▶ Task objective:
Starting with the first line, output the data exactly, through to the last line.

*** Data for this task Section Begins ***

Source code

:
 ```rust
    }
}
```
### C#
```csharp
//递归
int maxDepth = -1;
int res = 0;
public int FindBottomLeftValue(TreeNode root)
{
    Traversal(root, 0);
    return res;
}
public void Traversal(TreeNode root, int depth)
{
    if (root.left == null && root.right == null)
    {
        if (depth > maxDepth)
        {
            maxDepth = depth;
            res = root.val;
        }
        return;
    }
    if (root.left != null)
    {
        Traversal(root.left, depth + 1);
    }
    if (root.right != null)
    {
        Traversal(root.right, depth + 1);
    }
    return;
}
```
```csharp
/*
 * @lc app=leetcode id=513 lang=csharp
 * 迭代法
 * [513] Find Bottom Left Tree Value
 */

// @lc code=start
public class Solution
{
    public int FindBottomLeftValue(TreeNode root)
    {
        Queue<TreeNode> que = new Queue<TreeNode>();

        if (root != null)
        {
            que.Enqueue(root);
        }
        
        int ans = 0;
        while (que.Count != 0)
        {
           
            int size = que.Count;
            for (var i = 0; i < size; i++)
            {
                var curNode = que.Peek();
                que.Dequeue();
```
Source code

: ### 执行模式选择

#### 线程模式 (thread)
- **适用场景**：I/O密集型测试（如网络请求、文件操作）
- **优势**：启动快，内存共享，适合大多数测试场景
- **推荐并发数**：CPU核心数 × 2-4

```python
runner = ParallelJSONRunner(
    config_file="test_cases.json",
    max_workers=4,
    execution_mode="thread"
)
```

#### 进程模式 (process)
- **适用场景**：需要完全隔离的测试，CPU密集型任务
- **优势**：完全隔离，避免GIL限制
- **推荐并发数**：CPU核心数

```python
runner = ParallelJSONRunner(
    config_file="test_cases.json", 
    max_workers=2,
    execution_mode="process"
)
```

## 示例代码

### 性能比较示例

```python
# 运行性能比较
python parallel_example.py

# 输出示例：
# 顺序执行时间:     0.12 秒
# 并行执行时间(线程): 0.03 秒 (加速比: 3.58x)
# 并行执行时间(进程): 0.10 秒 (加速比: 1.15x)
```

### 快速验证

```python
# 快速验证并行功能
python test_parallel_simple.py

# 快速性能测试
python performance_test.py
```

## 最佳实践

*** Data for this task Section Ends ***

▶ Solution:
Source code

:
 ```rust
    }
}
```
### C#
```csharp
//递归
int maxDepth = -1;
int res = 0;
public int FindBottomLeftValue(TreeNode root)
{
    Traversal(root, 0);
    return res;
}
public void Traversal(TreeNode root, int depth)
{
    if (root.left == null && root.right == null)
    {
        if (depth > maxDepth)
        {
            maxDepth = depth;
            res = root.val;
        }
        return;
    }
    if (root.left != null)
    {
        Traversal(root.left, depth + 1);
    }
    if (root.right != null)
    {
        Traversal(root.right, depth + 1);
    }
    return;
}
```
```csharp
/*
 * @lc app=leetcode id=513 lang=csharp
 * 迭代法
 * [513] Find Bottom Left Tree Value
 */

// @lc code=start
public class Solution
{
    public int FindBottomLeftValue(TreeNode root)
    {
        Queue<TreeNode> que = new Queue<TreeNode>();

        if (root != null)
        {
            que.Enqueue(root);
        }
        
        int ans = 0;
        while (que.Count != 0)
        {
           
            int size = que.Count;
            for (var i = 0; i < size; i++)
            {
                var curNode = que.Peek();
                que.Dequeue();
```
Source code

: ### 执行模式选择

#### 线程模式 (thread)
- **适用场景**：I/O密集型测试（如网络请求、文件操作）
- **优势**：启动快，内存共享，适合大多数测试场景
- **推荐并发数**：CPU核心数 × 2-4

```python
runner = ParallelJSONRunner(
    config_file="test_cases.json",
    max_workers=4,
    execution_mode="thread"
)
```

#### 进程模式 (process)
- **适用场景**：需要完全隔离的测试，CPU密集型任务
- **优势**：完全隔离，避免GIL限制
- **推荐并发数**：CPU核心数

```python
runner = ParallelJSONRunner(
    config_file="test_cases.json", 
    max_workers=2,
    execution_mode="process"
)
```

## 示例代码

### 性能比较示例

```python
# 运行性能比较
python parallel_example.py

# 输出示例：
# 顺序执行时间:     0.12 秒
# 并行执行时间(线程): 0.03 秒 (加速比: 3.58x)
# 并行执行时间(进程): 0.10 秒 (加速比: 1.15x)
```

### 快速验证

```python
# 快速验证并行功能
python test_parallel_simple.py

# 快速性能测试
python performance_test.py
```

## 最佳实践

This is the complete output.